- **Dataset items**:

******

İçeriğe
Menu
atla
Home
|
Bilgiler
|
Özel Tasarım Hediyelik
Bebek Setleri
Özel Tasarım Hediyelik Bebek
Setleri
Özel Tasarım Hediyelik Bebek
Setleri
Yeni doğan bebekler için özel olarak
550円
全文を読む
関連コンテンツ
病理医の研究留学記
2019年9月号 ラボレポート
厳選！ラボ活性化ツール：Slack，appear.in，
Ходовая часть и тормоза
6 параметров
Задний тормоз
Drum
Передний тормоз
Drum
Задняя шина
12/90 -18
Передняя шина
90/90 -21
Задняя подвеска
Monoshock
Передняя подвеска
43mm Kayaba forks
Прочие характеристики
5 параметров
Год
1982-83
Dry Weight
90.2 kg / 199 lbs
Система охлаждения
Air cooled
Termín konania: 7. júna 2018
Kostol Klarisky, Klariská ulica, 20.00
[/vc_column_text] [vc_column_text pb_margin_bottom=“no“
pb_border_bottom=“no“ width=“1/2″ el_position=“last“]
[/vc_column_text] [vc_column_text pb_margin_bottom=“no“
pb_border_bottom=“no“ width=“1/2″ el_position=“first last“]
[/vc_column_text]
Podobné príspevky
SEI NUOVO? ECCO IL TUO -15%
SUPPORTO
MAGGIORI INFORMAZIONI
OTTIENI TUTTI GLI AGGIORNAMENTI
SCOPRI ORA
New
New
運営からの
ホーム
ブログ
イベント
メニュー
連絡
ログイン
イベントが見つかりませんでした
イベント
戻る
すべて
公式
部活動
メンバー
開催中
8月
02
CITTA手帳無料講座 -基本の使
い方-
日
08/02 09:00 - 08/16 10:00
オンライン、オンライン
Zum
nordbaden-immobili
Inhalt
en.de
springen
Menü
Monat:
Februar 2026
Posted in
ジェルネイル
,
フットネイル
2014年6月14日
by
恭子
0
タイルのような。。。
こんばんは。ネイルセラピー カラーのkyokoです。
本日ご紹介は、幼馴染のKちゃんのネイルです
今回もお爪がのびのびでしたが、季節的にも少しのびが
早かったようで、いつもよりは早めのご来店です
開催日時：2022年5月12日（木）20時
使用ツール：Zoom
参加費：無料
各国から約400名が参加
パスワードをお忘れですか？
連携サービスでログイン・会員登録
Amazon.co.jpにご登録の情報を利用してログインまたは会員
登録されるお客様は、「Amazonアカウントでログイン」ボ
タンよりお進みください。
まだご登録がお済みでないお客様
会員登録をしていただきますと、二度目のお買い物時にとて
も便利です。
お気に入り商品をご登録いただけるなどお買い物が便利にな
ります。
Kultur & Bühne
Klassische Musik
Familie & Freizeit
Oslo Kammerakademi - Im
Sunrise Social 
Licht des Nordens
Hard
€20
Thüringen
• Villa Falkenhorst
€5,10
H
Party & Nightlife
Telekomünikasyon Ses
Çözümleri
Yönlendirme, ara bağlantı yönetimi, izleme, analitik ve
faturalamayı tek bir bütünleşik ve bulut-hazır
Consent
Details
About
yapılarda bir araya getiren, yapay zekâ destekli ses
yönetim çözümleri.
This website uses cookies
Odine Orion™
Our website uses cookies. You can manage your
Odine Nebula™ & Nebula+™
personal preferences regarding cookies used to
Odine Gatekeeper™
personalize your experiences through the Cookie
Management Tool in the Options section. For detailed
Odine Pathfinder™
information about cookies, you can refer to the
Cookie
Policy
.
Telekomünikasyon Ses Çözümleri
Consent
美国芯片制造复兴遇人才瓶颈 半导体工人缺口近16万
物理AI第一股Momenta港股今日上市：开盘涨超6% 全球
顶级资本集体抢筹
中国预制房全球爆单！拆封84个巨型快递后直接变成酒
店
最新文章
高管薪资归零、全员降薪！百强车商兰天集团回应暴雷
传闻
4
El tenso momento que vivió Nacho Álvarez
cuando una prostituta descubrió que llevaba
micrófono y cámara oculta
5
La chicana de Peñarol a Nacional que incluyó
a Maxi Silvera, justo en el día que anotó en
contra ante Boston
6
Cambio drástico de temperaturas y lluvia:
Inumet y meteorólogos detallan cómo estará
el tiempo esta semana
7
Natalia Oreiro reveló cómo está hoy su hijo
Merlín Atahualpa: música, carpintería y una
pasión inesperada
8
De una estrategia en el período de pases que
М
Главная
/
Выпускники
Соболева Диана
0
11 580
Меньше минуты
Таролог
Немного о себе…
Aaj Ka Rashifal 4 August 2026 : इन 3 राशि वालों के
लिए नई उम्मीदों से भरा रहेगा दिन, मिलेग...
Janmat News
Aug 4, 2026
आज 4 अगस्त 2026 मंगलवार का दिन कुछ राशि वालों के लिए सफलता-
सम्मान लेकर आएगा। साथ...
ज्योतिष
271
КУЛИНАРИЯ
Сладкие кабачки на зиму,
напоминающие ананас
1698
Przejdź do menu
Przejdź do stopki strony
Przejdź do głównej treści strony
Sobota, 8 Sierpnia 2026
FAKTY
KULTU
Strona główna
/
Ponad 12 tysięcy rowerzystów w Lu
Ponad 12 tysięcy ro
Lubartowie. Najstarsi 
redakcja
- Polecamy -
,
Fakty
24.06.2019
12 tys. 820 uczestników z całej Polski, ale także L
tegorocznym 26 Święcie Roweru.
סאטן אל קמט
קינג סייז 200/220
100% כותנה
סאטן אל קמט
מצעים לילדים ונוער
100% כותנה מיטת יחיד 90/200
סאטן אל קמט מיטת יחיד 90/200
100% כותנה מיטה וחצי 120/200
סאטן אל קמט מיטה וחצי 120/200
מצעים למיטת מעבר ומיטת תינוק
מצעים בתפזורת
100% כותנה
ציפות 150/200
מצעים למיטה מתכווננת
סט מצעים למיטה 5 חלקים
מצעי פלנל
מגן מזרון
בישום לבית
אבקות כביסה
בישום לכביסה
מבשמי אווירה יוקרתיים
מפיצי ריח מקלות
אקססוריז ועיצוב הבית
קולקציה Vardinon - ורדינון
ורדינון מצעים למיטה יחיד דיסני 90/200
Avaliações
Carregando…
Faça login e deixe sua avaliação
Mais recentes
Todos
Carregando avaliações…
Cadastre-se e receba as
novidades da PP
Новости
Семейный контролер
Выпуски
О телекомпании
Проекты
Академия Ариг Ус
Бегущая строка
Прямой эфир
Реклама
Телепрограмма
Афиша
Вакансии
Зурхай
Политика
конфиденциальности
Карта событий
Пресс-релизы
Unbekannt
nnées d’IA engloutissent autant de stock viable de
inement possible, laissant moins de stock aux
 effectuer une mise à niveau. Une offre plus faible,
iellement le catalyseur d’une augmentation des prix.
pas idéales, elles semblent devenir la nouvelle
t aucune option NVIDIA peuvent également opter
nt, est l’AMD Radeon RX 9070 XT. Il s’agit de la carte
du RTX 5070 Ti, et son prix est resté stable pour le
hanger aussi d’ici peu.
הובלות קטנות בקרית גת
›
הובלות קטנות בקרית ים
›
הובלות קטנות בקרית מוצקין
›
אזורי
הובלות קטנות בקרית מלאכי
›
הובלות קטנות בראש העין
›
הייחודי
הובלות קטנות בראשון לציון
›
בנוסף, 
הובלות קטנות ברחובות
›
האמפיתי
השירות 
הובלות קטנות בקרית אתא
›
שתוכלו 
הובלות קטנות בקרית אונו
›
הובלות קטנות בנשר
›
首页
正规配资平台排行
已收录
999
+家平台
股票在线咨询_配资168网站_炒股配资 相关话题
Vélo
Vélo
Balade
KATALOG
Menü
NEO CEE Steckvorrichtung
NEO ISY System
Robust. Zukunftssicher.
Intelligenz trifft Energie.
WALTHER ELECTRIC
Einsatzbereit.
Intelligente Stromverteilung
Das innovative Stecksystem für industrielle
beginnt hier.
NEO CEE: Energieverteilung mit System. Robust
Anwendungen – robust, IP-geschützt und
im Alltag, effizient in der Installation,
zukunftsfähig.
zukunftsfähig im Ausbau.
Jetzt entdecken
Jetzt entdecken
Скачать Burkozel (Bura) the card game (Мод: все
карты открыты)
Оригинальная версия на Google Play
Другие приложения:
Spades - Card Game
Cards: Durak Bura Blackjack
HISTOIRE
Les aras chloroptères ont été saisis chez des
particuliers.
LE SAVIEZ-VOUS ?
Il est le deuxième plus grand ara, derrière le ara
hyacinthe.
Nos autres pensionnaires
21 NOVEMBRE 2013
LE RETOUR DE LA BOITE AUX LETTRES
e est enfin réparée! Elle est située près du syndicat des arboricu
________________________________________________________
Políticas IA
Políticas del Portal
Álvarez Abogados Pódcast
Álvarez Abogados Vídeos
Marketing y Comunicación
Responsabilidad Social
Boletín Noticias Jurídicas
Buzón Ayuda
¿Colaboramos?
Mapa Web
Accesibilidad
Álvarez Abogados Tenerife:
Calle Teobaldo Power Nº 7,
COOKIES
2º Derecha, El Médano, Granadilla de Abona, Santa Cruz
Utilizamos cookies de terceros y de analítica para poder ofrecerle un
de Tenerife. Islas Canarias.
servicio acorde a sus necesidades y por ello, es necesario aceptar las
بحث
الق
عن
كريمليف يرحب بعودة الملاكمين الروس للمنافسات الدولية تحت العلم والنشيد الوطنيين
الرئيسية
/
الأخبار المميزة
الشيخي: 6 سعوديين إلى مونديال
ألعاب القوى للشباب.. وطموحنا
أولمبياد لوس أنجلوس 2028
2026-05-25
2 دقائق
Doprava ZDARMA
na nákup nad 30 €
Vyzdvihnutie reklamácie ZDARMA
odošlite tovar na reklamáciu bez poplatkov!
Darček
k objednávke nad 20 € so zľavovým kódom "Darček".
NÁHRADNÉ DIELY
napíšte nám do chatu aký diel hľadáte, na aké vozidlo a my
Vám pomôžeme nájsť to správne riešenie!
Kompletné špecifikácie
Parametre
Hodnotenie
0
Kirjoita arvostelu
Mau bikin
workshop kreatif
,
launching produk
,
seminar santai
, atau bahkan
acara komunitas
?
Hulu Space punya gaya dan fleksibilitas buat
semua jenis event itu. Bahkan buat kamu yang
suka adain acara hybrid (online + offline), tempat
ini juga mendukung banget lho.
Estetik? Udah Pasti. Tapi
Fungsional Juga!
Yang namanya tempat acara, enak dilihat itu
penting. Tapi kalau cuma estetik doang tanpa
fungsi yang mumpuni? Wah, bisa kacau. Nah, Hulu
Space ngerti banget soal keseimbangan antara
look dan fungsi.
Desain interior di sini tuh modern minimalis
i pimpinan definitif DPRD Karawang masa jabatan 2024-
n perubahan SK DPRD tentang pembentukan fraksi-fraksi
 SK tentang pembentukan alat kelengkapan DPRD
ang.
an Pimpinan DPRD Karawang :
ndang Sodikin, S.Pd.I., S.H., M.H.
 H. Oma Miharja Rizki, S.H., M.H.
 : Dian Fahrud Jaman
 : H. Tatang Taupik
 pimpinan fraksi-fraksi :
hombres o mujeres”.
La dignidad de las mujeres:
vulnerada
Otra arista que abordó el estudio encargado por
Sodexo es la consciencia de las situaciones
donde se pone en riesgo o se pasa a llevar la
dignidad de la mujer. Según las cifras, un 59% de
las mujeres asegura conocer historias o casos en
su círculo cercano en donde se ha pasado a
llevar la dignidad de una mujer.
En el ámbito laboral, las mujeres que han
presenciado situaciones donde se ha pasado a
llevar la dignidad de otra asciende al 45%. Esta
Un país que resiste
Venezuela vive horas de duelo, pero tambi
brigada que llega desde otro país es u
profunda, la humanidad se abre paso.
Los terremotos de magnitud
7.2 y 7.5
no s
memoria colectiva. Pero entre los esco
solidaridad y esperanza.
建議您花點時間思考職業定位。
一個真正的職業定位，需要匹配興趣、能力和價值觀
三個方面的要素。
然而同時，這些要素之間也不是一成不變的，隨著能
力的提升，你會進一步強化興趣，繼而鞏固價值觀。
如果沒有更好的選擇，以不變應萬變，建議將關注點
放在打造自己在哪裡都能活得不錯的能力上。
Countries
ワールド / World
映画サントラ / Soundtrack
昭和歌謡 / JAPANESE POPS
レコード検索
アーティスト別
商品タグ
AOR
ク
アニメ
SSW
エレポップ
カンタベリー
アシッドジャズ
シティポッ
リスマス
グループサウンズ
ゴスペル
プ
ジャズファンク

******

- **What you need to do**: For the word "Ponad", say how many lines of the data include it, with nothing else in the reply.

- **Response to the task**: 2